→ **EXERCISE**
Please convert the material from the line with "state / province: Maryland" through its last line, both included, into a JSON list of strings with one string per line and blank lines left out.

+ + + + +

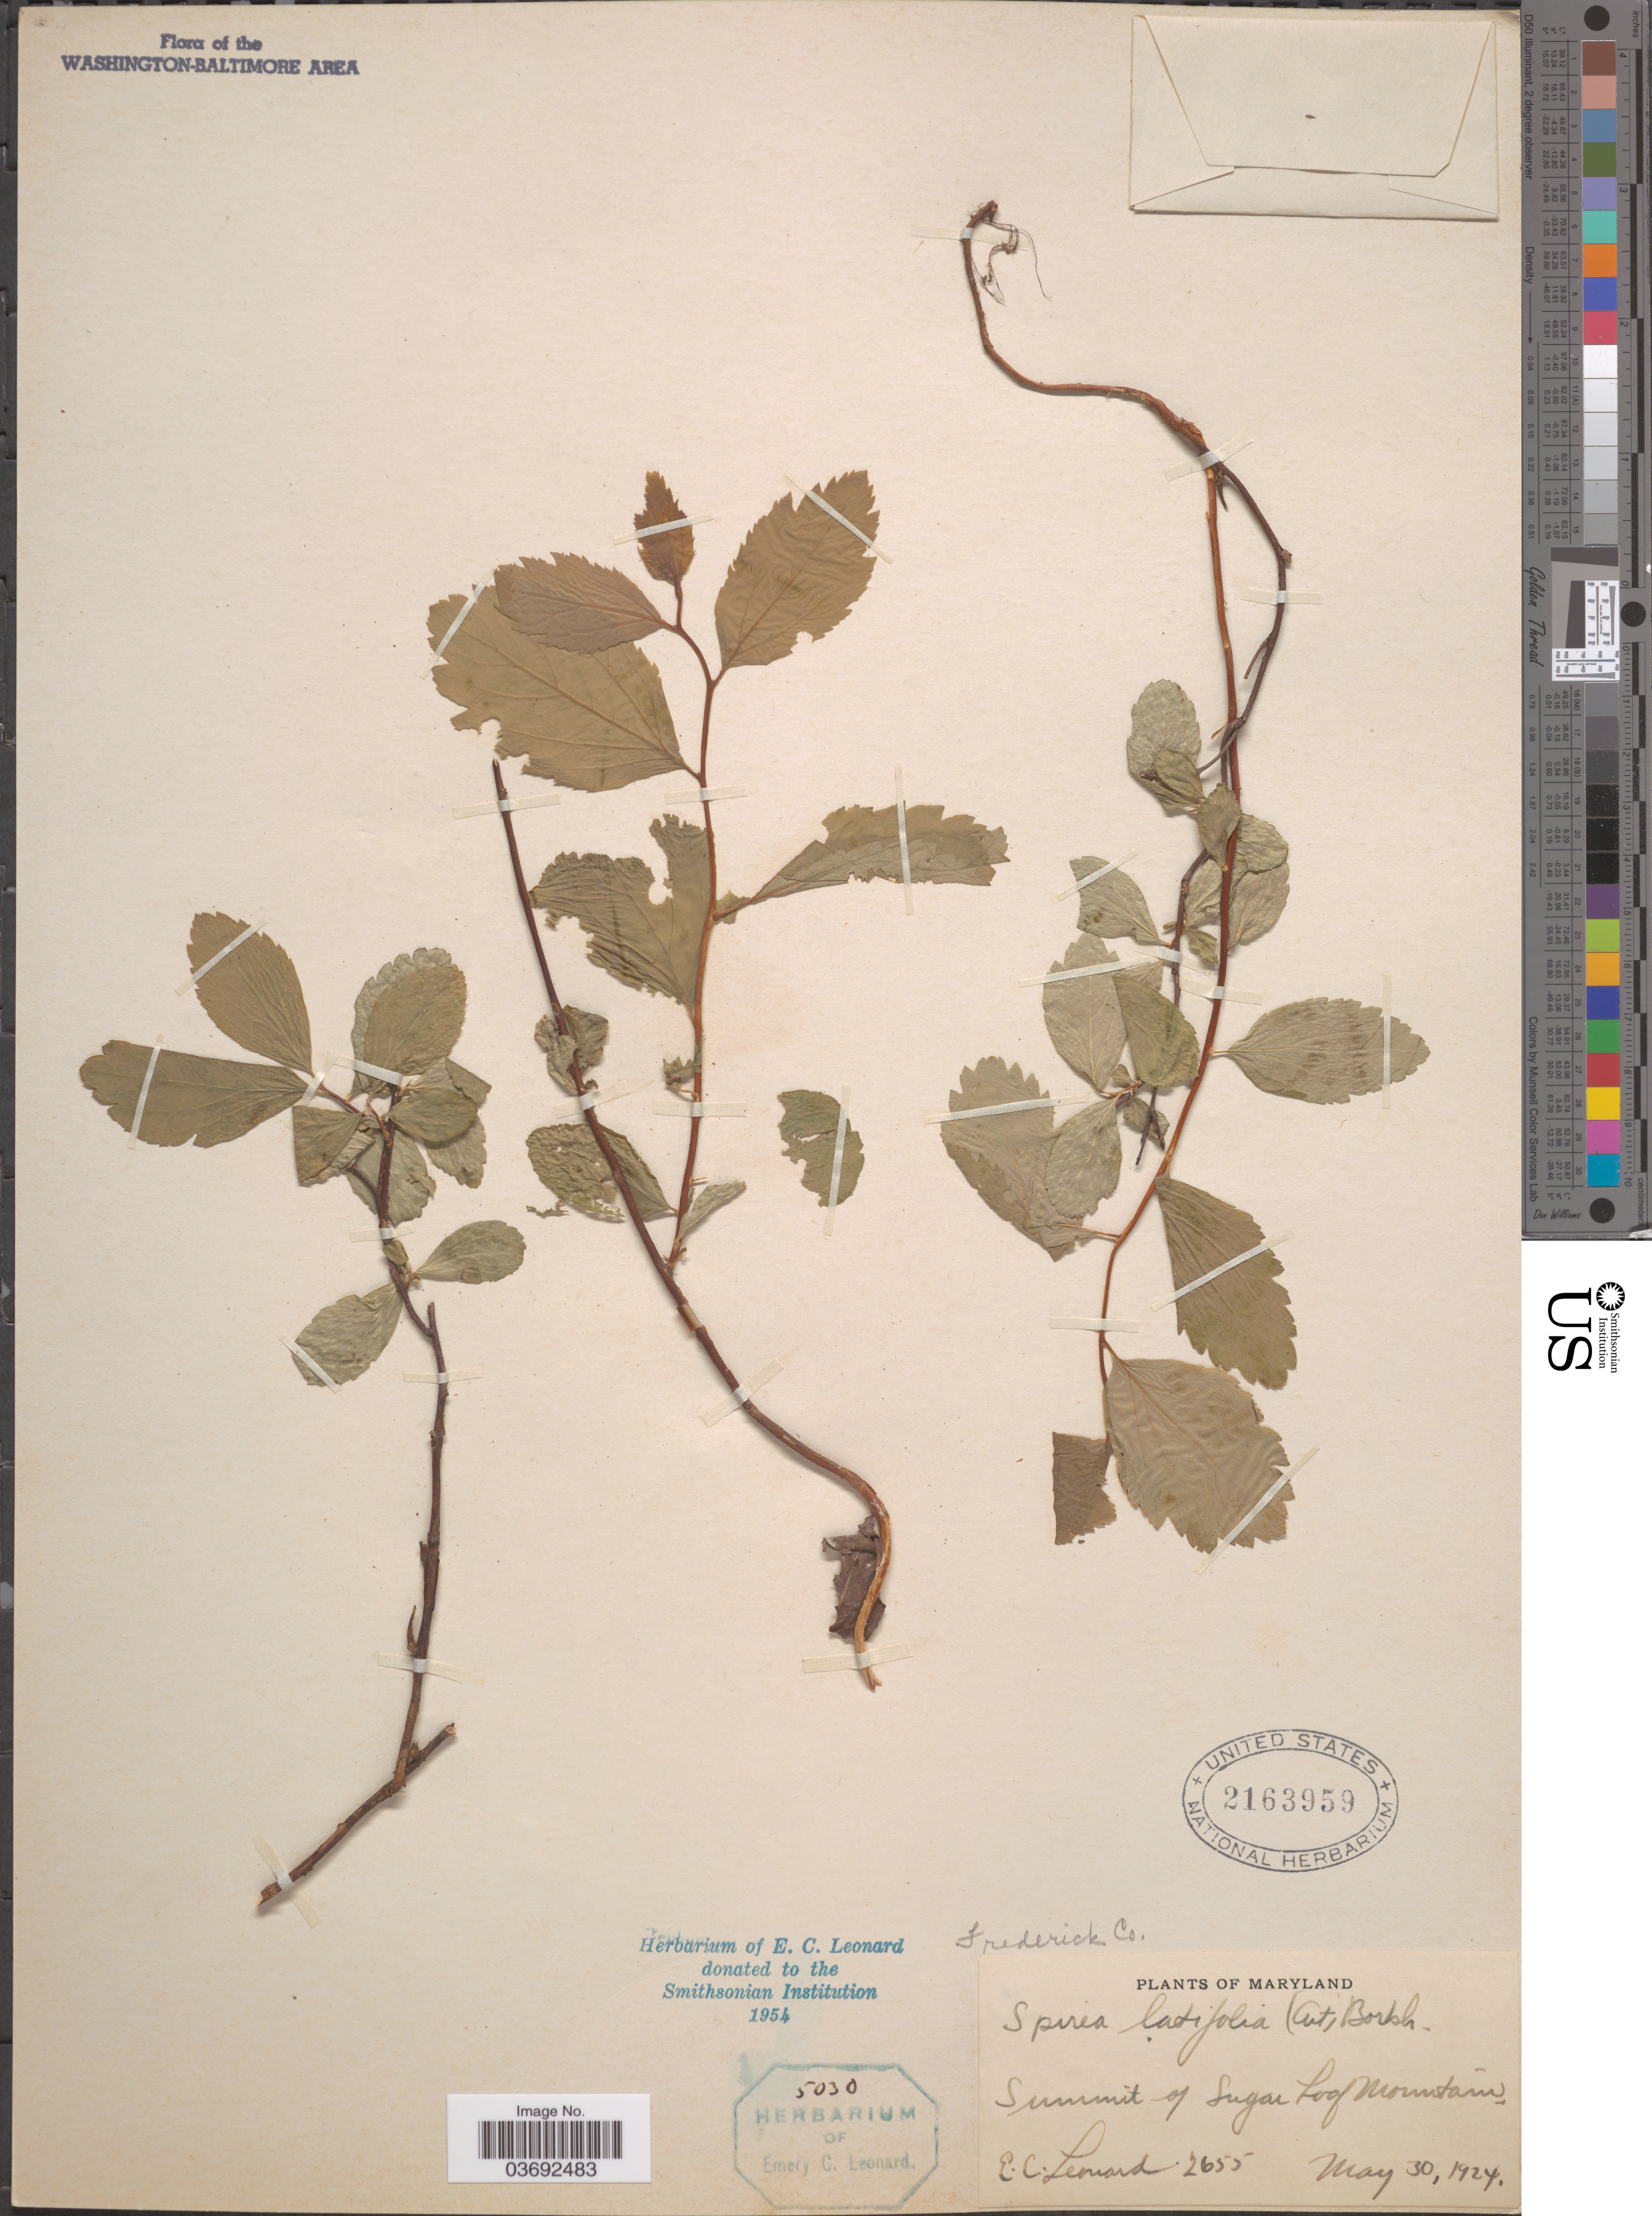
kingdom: Plantae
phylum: Tracheophyta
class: Magnoliopsida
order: Rosales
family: Rosaceae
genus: Spiraea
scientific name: Spiraea latifolia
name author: Borkh.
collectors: E. C. Leonard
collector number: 2655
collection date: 1924-05-30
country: United States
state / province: Maryland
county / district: Frederick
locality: Frederick Co. Summit of Sugar Loaf Mountain.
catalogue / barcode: US 2163959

+ + + + +

→ **FULL OUTPUT**
[
  "state / province: Maryland",
  "county / district: Frederick",
  "locality: Frederick Co. Summit of Sugar Loaf Mountain.",
  "catalogue / barcode: US 2163959"
]